Yep, you ran across the same dilemma I had when I wrote it :/  The problem is 
that in unicast mode, there is no requirement for any of the agents to be 
listening (ie. deaf = yes) since the individual nodes don't need to do anything 
more than send their own current metric to the host node.  So in this instance, 
attempting to send a request for metadata back to the node wouldn't work.  That 
is why I ended up just implementing the send_metadata_interval directive.  The 
downside as you pointed out, is  that more data is being passed needlessly on 
the wire however the amount of data should be less than with the older scheme.  
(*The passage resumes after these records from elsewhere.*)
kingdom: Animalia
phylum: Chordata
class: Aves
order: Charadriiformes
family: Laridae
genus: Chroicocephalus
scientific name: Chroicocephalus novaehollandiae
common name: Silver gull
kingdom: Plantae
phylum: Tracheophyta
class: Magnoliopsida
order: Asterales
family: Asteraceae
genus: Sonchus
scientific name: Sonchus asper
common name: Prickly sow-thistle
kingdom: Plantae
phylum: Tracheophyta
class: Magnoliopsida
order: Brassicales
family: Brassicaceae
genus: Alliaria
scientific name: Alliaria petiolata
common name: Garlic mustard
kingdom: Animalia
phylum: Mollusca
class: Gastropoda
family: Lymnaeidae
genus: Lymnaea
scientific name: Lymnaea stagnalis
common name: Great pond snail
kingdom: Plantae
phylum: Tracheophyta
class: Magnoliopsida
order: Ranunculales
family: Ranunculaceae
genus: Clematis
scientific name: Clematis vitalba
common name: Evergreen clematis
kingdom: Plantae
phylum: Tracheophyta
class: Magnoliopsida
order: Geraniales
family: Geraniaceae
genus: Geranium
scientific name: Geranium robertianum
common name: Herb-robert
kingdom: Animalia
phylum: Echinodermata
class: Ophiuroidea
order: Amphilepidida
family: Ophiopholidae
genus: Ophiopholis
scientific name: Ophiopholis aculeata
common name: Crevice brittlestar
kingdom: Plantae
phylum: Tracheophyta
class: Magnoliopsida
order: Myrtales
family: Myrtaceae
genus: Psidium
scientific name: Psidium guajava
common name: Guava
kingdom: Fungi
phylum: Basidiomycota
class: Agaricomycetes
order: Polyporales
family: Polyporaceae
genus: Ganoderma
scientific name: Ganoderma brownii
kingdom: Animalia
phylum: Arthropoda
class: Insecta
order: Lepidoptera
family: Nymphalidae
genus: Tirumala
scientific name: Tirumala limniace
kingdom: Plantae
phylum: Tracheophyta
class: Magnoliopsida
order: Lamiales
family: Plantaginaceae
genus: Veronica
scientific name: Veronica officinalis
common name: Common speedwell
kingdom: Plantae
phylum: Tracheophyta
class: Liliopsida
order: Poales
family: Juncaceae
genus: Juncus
The reason why I say that is because under the old scheme, all meta data for 
any gmetric or modular metric was sent with every value packet rather than 
being sent independently.  The intent was that the send_metadata_interval would 
be set to something on the order of minutes rather than seconds.  This would 
mean that you might lose a few minutes of data if th
 e host gmond were restarted, but the amount of useless metadata packets would 
be much less.

 
> It is probably a good idea to do two things here:
> 
> 1) make gmond request metadata from the host which sent the unknown
> metric, if it is not running in multicast mode.
> 
> 2) document that there is a new requirement for a working unicast
> system:  in version 3.0.5, IIRC, the only requirement for leaves is that
> they be able to send packets to the collector.  In version 3.1.0, the
> collector must be able to get a packet back to it's leaf nodes, unless
> the leaf nodes are sending periodic metadata.
> 

This could be done but it would require that the TCP port become interactive 
which is currently not the case for gmond.